• Data for analysis:
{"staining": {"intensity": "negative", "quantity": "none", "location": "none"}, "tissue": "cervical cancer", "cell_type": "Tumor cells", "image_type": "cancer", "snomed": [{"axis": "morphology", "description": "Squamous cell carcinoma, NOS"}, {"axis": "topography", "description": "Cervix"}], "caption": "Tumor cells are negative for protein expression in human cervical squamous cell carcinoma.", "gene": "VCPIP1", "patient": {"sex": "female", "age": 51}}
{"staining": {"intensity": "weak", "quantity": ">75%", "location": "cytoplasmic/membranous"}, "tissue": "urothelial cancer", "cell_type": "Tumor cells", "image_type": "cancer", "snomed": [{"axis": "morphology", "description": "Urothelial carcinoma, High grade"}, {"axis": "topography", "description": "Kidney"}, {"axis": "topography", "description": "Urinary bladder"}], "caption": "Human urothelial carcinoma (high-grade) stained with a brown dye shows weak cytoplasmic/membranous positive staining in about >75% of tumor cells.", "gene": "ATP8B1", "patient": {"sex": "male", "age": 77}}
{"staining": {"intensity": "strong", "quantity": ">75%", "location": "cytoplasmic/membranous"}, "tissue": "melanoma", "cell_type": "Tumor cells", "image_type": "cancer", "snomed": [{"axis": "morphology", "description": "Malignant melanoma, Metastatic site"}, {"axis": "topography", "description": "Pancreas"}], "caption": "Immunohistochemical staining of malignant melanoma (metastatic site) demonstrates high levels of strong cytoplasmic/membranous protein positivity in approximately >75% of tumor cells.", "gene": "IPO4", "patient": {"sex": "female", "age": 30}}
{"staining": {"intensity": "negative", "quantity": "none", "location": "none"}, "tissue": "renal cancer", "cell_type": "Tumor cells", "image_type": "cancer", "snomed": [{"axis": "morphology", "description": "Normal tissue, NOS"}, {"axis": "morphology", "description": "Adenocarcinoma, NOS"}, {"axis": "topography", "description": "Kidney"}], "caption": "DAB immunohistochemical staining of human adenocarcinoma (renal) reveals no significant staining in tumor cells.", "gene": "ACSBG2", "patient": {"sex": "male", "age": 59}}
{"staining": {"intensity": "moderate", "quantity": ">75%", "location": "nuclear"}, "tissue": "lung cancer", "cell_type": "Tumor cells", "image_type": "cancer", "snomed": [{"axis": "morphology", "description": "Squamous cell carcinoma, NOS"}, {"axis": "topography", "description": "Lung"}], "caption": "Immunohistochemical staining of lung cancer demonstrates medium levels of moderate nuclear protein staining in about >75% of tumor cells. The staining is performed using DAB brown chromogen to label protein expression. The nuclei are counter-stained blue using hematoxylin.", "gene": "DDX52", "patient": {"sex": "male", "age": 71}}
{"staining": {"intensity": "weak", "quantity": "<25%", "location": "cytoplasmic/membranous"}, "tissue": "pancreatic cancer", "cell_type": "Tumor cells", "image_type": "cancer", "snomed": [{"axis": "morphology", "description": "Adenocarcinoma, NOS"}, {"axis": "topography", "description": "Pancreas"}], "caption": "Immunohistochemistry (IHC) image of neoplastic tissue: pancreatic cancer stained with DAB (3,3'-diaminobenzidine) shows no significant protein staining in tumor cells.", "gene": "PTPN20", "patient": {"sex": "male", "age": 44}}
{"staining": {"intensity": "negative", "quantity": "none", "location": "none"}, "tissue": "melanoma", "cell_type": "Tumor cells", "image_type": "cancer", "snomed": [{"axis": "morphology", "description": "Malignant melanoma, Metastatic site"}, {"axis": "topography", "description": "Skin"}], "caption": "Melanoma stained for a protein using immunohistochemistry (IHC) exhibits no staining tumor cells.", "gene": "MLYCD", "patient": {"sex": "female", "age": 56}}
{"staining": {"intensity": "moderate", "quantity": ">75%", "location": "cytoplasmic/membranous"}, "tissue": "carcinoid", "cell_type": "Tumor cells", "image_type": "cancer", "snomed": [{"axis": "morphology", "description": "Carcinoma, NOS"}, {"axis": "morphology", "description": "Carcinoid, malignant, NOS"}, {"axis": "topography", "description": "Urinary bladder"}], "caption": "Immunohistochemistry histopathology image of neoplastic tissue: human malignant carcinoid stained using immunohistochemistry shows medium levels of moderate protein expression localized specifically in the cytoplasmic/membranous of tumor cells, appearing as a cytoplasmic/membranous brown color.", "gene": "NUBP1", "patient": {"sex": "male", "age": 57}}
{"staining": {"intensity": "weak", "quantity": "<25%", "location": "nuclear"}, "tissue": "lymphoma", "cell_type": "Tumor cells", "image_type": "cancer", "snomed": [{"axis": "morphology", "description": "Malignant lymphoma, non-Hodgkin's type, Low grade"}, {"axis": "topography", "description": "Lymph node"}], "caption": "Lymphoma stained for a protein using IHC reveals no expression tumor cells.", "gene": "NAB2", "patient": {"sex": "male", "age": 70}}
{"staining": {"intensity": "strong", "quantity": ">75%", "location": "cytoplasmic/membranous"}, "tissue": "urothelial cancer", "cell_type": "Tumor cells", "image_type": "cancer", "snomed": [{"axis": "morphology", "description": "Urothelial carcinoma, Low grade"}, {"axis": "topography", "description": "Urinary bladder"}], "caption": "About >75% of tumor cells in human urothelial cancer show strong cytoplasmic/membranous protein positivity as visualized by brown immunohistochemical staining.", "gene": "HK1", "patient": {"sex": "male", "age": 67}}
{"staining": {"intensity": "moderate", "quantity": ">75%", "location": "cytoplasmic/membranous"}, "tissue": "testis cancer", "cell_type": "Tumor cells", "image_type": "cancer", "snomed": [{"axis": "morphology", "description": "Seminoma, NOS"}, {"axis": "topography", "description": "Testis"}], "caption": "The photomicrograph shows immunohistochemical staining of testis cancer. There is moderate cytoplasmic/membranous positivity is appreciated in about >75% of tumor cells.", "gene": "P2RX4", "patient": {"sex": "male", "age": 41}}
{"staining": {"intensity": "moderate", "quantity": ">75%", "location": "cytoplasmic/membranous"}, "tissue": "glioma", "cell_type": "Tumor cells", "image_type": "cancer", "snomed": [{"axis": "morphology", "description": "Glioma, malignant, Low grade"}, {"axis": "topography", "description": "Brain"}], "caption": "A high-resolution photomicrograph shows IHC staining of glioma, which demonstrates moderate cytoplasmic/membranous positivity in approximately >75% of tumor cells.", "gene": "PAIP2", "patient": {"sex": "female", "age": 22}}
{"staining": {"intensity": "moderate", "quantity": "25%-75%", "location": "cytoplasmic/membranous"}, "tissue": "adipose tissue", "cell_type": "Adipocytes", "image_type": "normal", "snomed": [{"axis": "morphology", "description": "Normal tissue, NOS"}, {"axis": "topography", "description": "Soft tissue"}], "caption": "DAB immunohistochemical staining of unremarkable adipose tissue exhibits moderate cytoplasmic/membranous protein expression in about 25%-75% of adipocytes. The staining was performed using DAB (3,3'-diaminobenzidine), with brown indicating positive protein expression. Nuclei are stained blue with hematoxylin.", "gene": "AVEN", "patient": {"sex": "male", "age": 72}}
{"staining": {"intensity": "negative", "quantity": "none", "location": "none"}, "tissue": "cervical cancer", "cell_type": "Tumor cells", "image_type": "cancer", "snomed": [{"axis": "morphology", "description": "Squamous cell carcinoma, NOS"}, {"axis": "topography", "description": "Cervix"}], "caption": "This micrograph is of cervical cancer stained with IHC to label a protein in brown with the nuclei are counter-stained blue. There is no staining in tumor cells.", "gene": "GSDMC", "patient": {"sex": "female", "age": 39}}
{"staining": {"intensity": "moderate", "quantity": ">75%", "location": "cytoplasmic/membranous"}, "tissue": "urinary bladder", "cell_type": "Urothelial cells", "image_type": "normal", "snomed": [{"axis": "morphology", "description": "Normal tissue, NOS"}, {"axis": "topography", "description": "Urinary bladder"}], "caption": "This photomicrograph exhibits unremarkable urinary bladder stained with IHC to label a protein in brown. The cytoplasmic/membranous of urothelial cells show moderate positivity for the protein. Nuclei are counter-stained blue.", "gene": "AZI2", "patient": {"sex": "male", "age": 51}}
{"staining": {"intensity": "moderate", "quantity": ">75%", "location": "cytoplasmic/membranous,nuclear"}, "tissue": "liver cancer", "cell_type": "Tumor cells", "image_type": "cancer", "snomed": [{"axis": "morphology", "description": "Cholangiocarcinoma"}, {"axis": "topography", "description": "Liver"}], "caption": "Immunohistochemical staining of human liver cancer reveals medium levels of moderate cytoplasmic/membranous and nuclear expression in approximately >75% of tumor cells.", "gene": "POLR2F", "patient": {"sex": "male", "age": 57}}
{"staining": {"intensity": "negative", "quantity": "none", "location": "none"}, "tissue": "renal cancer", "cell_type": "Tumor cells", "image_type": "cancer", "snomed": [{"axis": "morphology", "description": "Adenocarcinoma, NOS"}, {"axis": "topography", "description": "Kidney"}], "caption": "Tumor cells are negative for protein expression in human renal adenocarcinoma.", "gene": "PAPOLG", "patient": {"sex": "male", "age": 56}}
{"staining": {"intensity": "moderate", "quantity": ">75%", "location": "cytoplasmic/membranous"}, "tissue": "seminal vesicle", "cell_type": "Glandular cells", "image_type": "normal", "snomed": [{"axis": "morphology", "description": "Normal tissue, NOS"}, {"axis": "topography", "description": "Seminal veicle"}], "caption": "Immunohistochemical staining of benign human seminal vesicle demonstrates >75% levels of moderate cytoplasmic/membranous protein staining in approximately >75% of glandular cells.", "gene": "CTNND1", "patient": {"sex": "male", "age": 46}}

• What you are asked to do: All that should be returned is the run of lines from the one with "in human renal" to the last line of the material above, copied exactly.

• Output:
{"staining": {"intensity": "negative", "quantity": "none", "location": "none"}, "tissue": "renal cancer", "cell_type": "Tumor cells", "image_type": "cancer", "snomed": [{"axis": "morphology", "description": "Adenocarcinoma, NOS"}, {"axis": "topography", "description": "Kidney"}], "caption": "Tumor cells are negative for protein expression in human renal adenocarcinoma.", "gene": "PAPOLG", "patient": {"sex": "male", "age": 56}}
{"staining": {"intensity": "moderate", "quantity": ">75%", "location": "cytoplasmic/membranous"}, "tissue": "seminal vesicle", "cell_type": "Glandular cells", "image_type": "normal", "snomed": [{"axis": "morphology", "description": "Normal tissue, NOS"}, {"axis": "topography", "description": "Seminal veicle"}], "caption": "Immunohistochemical staining of benign human seminal vesicle demonstrates >75% levels of moderate cytoplasmic/membranous protein staining in approximately >75% of glandular cells.", "gene": "CTNND1", "patient": {"sex": "male", "age": 46}}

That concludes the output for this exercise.